Human keypoint data:
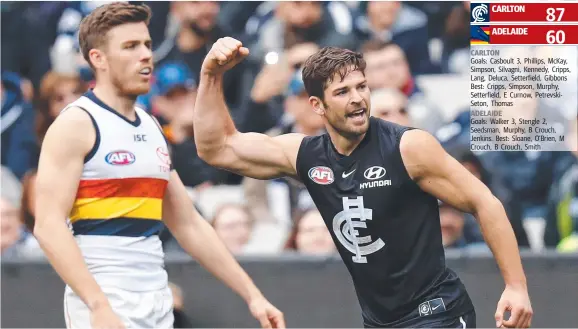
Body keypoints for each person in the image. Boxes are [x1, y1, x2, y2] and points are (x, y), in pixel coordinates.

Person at [193, 37, 533, 328]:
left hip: (435, 312)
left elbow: (484, 202)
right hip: (379, 321)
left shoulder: (409, 147)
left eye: (361, 86)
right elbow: (217, 149)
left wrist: (516, 286)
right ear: (318, 106)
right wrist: (211, 76)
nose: (357, 98)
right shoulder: (306, 155)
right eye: (342, 91)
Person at [33, 4, 284, 329]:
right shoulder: (77, 124)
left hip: (156, 304)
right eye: (130, 46)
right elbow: (48, 226)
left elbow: (188, 223)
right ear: (98, 59)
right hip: (103, 308)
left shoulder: (151, 126)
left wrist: (253, 295)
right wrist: (98, 306)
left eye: (148, 45)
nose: (146, 55)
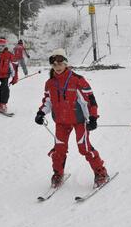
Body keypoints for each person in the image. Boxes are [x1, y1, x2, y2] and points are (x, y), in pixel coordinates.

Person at [34, 48, 109, 188]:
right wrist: (41, 113)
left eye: (60, 63)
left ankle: (101, 172)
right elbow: (47, 101)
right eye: (54, 64)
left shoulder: (77, 80)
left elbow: (90, 100)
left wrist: (93, 118)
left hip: (80, 120)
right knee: (59, 149)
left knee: (84, 148)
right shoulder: (50, 83)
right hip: (61, 122)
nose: (57, 67)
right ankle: (58, 173)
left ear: (66, 64)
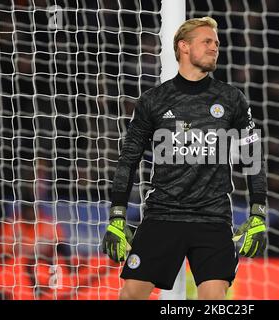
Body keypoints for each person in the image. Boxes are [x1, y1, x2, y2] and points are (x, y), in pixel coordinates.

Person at [102, 17, 268, 300]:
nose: (215, 47)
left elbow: (252, 157)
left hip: (213, 218)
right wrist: (117, 214)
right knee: (130, 295)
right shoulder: (153, 101)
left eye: (216, 42)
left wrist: (258, 212)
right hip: (163, 214)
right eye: (207, 41)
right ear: (184, 47)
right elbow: (128, 159)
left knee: (214, 298)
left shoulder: (232, 99)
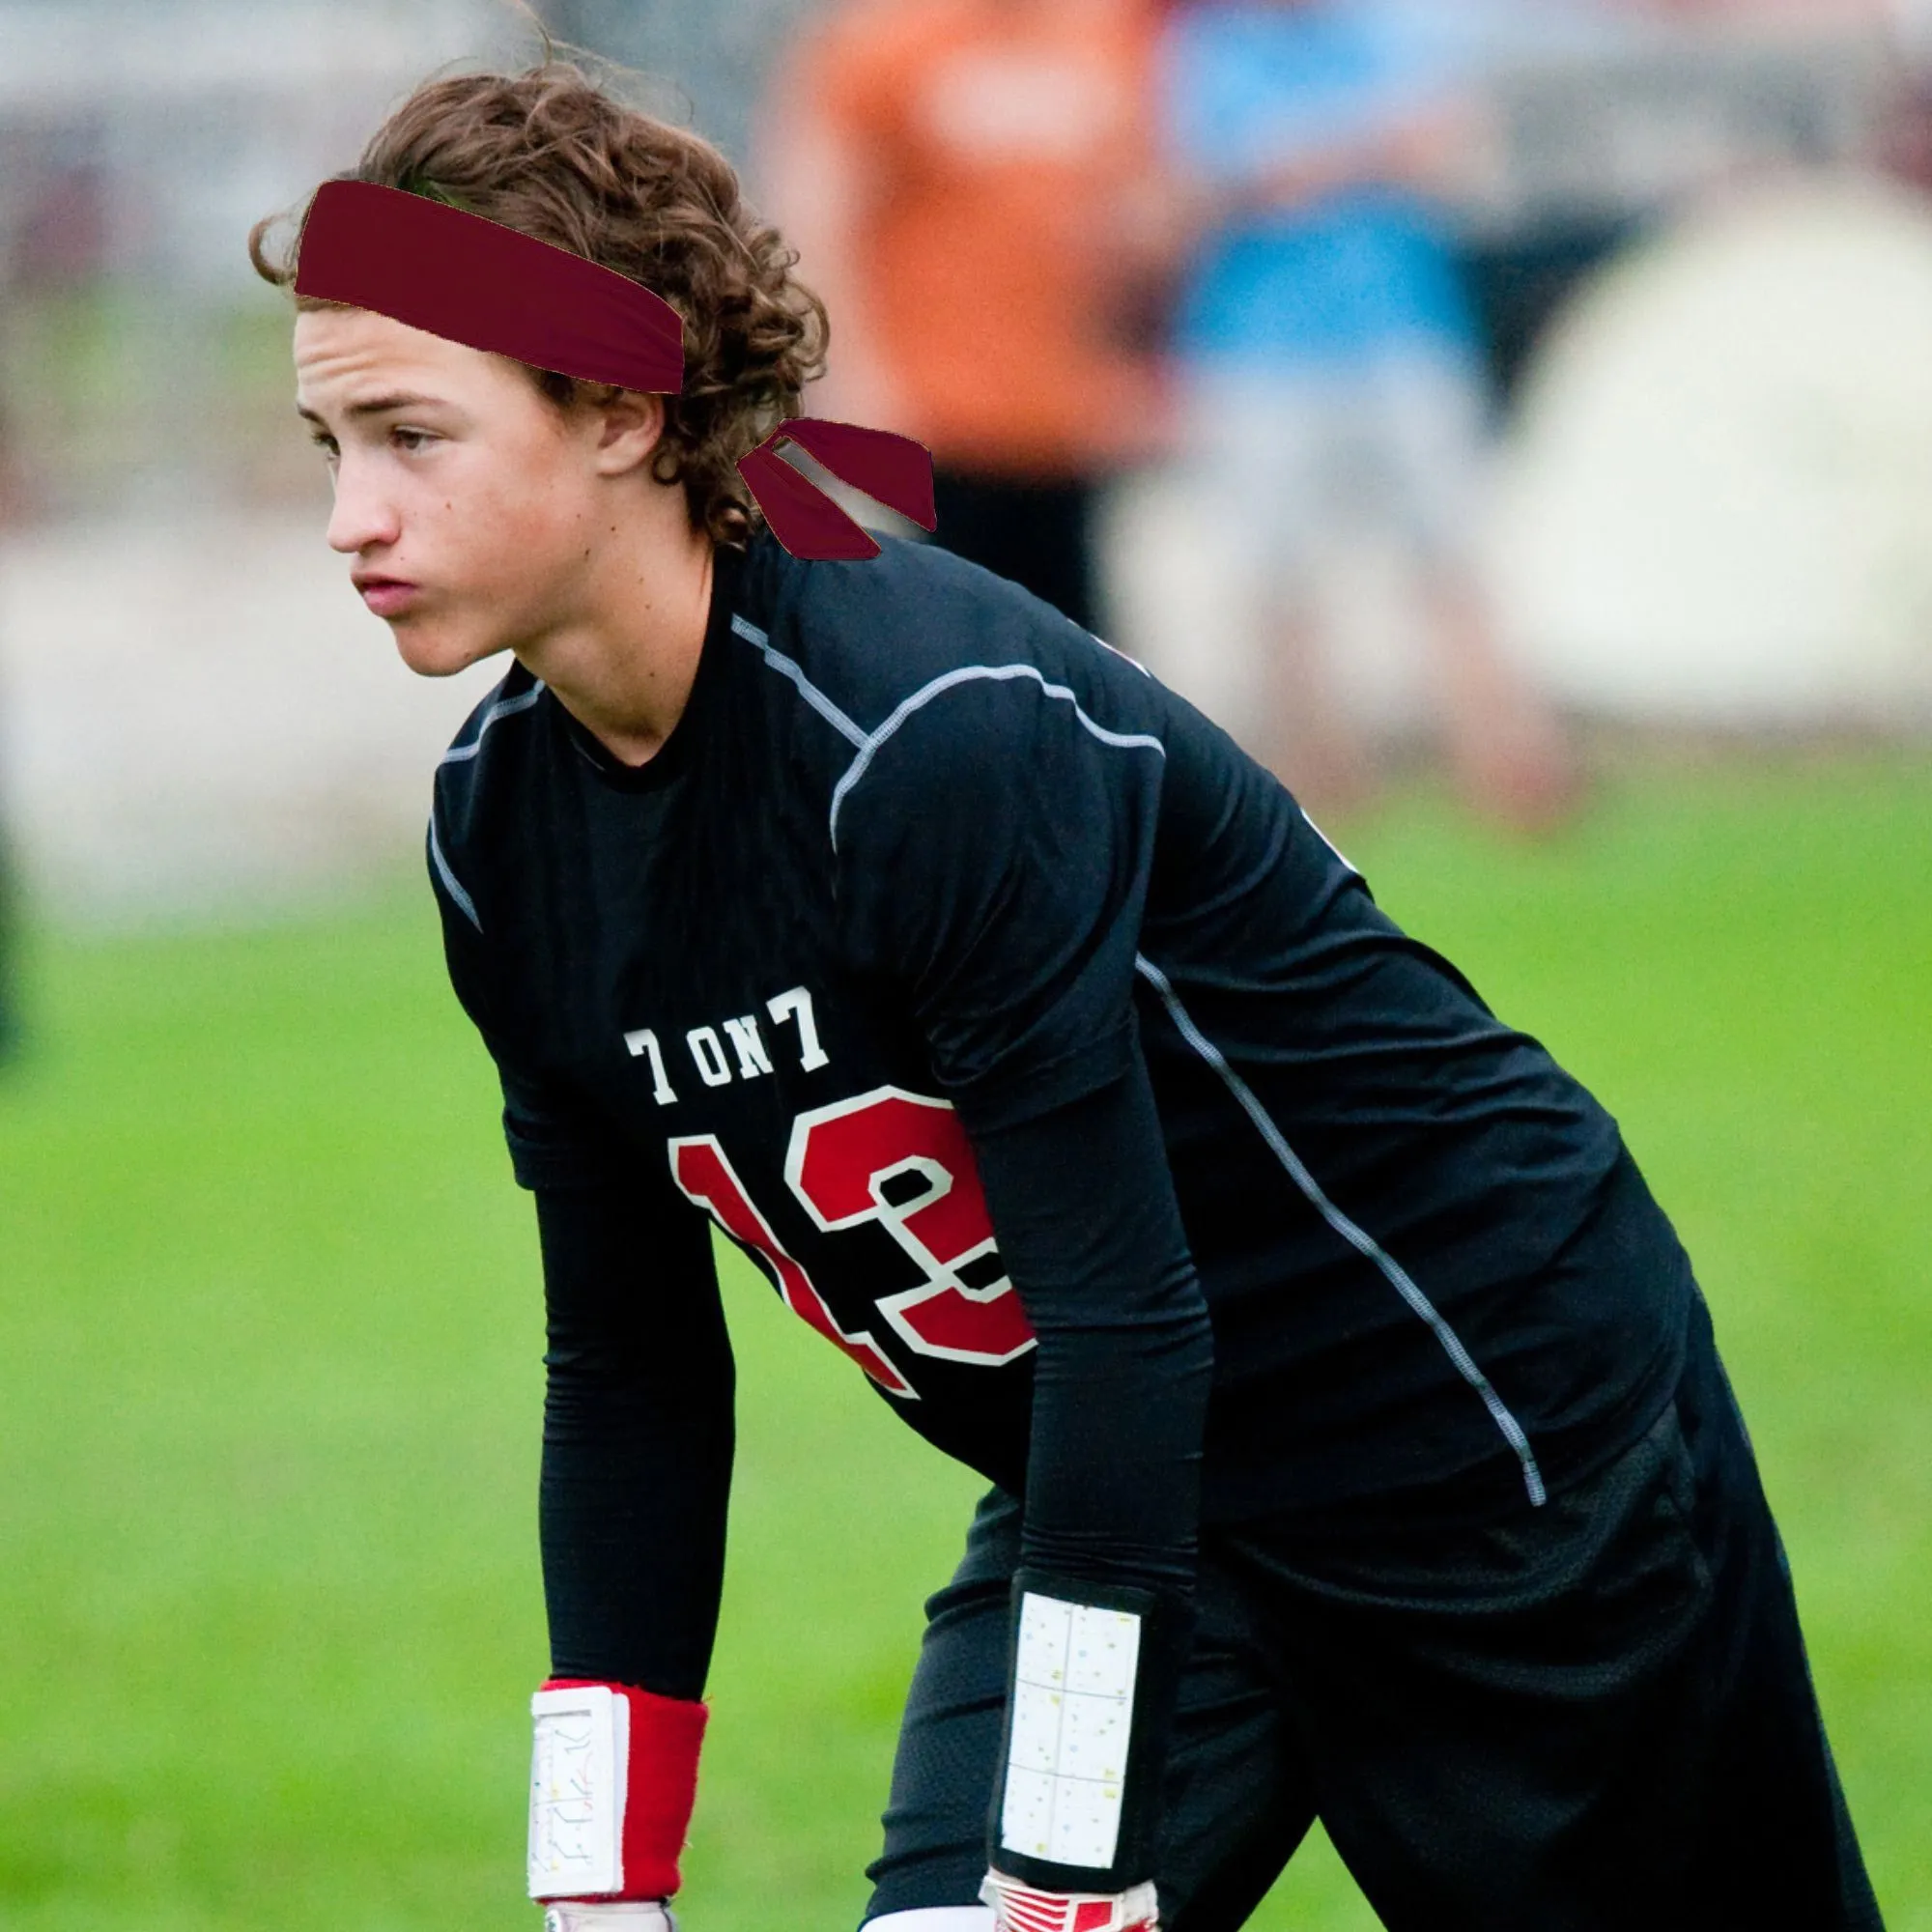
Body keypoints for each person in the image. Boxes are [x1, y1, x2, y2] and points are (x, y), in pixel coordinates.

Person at [257, 46, 1884, 1932]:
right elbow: (626, 1370)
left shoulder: (922, 732)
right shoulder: (496, 829)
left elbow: (1124, 1314)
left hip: (1477, 1436)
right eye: (332, 447)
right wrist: (595, 1891)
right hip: (1121, 1495)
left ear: (620, 408)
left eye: (412, 436)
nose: (348, 517)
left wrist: (1056, 1869)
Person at [1133, 0, 1578, 829]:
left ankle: (1511, 770)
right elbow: (1193, 191)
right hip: (1256, 348)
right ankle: (1317, 782)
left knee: (1453, 559)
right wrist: (1363, 150)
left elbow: (1447, 153)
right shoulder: (1207, 51)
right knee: (1277, 580)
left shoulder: (1397, 32)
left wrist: (1301, 165)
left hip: (1406, 331)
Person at [749, 0, 1179, 637]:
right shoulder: (889, 42)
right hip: (938, 422)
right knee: (950, 646)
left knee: (1077, 657)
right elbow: (819, 215)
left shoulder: (1102, 36)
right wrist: (848, 371)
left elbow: (1146, 206)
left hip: (1066, 424)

• What this task involves:
Work out how many lines in the records include "knee". Only the number should be given.

• Exercise response:
8